敷地内禁煙

禁煙外来を行っている当院は、当然、「敷地内禁煙」です。

しかしそのように掲示していても、毎朝掃除のときに、駐車場の片隅でタバコの吸い殻を数本発見します。

診察をお待たせしたのは申し訳ありませんが、敷地内禁煙なので、せめて自分の車で吸ってほしいものです。

そして吸い殻は、車の灰皿に入れていただきたい。

そんなことは常識的なマナーだと思うのですが、(一部の)喫煙者は、吸い殻をポイ捨てするんですよね。

マナー違反が喫煙者のごく一部だとしても、その不快な行為が、喫煙者全体を嫌悪させることになるのです。

いま、受動喫煙を防止するための法案が議論されていますが、ポイ捨てについても厳しく規制してもらいたい。

たばこは、たとえば小さな子どもが誤食したら、急性ニコチン中毒で致命的な結果をもたらす場合があります。

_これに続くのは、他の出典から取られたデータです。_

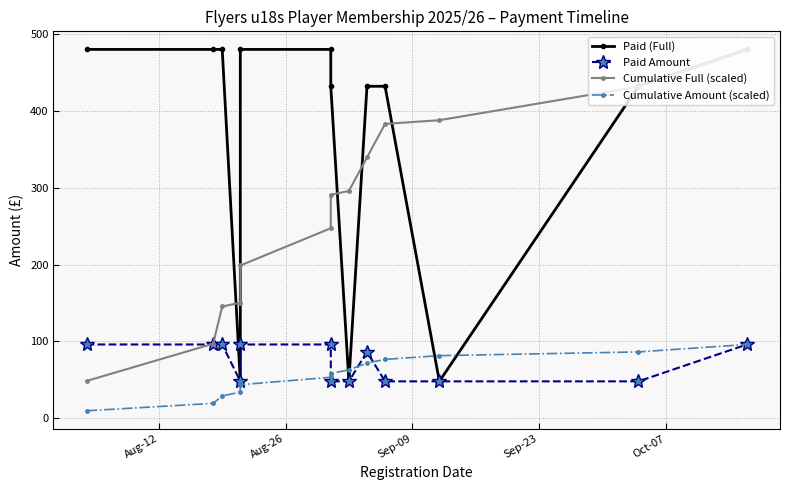

True or false: Paid Amount and Cumulative Amount (scaled) cross at least once.

True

胃酸があるので吸収されにくく、意外と安全だという理屈もありますが、それは楽観的です。

同時に摂った飲食物等の影響によっては、ニコチンが急速に吸収されてしまう可能性を考慮すべきです。

つまり、たばこは毒薬。吸い殻のポイ捨ては、毒物を公共の場所に遺棄・放置することなのです。

年に1回か2回、自宅で子どもがたばこを食べてしまった、という親御さんからの電話相談を受けます。

お子さんのために、迅速かつ適切な対応をするのは医者として当然としても、心底ガッカリする話です。

たばこの管理が悪かったと親はしきりに反省しますが、子どものいる家庭での喫煙自体が犯罪行為なのです。

「従業員のいる飲食店は原則禁煙」という、国よりもずっと進んだ姿勢を、東京都の条例案では示しています。

それが、未成年を含む非喫煙者従業員を保護する目的であるのなら、もっと踏み込んでみてはどうでしょう。

「未成年者のいる家庭では原則禁煙」

子どもを受動喫煙や誤食の危険から守ることが、街中での受動喫煙対策よりもよっぽど大事だと思うのですが。